● AIM OF THE TASK:
Reproduce every line of the data below word for word.

● DATASET EXCERPTS:
* Start *
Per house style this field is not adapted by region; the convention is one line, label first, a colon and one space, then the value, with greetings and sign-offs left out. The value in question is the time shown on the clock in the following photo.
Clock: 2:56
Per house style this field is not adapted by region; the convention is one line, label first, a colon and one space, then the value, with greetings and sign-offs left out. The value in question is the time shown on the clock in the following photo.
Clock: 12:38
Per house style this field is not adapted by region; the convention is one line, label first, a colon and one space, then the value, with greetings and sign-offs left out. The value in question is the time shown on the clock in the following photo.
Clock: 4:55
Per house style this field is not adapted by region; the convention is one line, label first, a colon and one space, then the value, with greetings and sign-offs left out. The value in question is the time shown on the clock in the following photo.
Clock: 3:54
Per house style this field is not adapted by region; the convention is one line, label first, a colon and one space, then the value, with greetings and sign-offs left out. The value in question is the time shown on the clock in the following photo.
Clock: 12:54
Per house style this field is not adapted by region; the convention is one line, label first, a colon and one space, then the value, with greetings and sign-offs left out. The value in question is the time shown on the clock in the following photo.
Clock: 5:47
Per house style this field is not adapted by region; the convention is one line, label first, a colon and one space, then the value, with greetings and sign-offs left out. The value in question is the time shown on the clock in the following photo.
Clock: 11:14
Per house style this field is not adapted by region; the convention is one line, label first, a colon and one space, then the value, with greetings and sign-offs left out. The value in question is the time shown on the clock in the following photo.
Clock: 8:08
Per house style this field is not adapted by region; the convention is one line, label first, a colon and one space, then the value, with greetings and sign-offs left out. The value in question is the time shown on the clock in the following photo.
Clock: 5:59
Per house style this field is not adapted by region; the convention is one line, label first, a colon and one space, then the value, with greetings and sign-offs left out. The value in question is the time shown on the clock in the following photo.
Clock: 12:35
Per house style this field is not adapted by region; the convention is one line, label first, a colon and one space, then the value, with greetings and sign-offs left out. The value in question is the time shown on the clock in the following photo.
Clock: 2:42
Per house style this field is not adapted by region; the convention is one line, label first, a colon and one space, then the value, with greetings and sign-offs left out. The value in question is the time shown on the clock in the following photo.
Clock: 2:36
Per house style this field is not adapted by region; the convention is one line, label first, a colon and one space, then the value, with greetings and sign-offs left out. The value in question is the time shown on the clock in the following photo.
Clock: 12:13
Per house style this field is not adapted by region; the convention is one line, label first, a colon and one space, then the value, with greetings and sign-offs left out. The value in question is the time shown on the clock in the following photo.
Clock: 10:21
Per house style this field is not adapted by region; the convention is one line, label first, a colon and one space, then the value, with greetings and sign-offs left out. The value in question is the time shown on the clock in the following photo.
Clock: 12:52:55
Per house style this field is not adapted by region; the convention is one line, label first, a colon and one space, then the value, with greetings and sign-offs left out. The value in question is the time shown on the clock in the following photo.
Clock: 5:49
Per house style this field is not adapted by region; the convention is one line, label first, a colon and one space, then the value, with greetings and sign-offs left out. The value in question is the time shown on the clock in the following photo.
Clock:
* End *
● FULL SOLUTION:
Per house style this field is not adapted by region; the convention is one line, label first, a colon and one space, then the value, with greetings and sign-offs left out. The value in question is the time shown on the clock in the following photo.
Clock: 2:56
Per house style this field is not adapted by region; the convention is one line, label first, a colon and one space, then the value, with greetings and sign-offs left out. The value in question is the time shown on the clock in the following photo.
Clock: 12:38
Per house style this field is not adapted by region; the convention is one line, label first, a colon and one space, then the value, with greetings and sign-offs left out. The value in question is the time shown on the clock in the following photo.
Clock: 4:55
Per house style this field is not adapted by region; the convention is one line, label first, a colon and one space, then the value, with greetings and sign-offs left out. The value in question is the time shown on the clock in the following photo.
Clock: 3:54
Per house style this field is not adapted by region; the convention is one line, label first, a colon and one space, then the value, with greetings and sign-offs left out. The value in question is the time shown on the clock in the following photo.
Clock: 12:54
Per house style this field is not adapted by region; the convention is one line, label first, a colon and one space, then the value, with greetings and sign-offs left out. The value in question is the time shown on the clock in the following photo.
Clock: 5:47
Per house style this field is not adapted by region; the convention is one line, label first, a colon and one space, then the value, with greetings and sign-offs left out. The value in question is the time shown on the clock in the following photo.
Clock: 11:14
Per house style this field is not adapted by region; the convention is one line, label first, a colon and one space, then the value, with greetings and sign-offs left out. The value in question is the time shown on the clock in the following photo.
Clock: 8:08
Per house style this field is not adapted by region; the convention is one line, label first, a colon and one space, then the value, with greetings and sign-offs left out. The value in question is the time shown on the clock in the following photo.
Clock: 5:59
Per house style this field is not adapted by region; the convention is one line, label first, a colon and one space, then the value, with greetings and sign-offs left out. The value in question is the time shown on the clock in the following photo.
Clock: 12:35
Per house style this field is not adapted by region; the convention is one line, label first, a colon and one space, then the value, with greetings and sign-offs left out. The value in question is the time shown on the clock in the following photo.
Clock: 2:42
Per house style this field is not adapted by region; the convention is one line, label first, a colon and one space, then the value, with greetings and sign-offs left out. The value in question is the time shown on the clock in the following photo.
Clock: 2:36
Per house style this field is not adapted by region; the convention is one line, label first, a colon and one space, then the value, with greetings and sign-offs left out. The value in question is the time shown on the clock in the following photo.
Clock: 12:13
Per house style this field is not adapted by region; the convention is one line, label first, a colon and one space, then the value, with greetings and sign-offs left out. The value in question is the time shown on the clock in the following photo.
Clock: 10:21
Per house style this field is not adapted by region; the convention is one line, label first, a colon and one space, then the value, with greetings and sign-offs left out. The value in question is the time shown on the clock in the following photo.
Clock: 12:52:55
Per house style this field is not adapted by region; the convention is one line, label first, a colon and one space, then the value, with greetings and sign-offs left out. The value in question is the time shown on the clock in the following photo.
Clock: 5:49
Per house style this field is not adapted by region; the convention is one line, label first, a colon and one space, then the value, with greetings and sign-offs left out. The value in question is the time shown on the clock in the following photo.
Clock:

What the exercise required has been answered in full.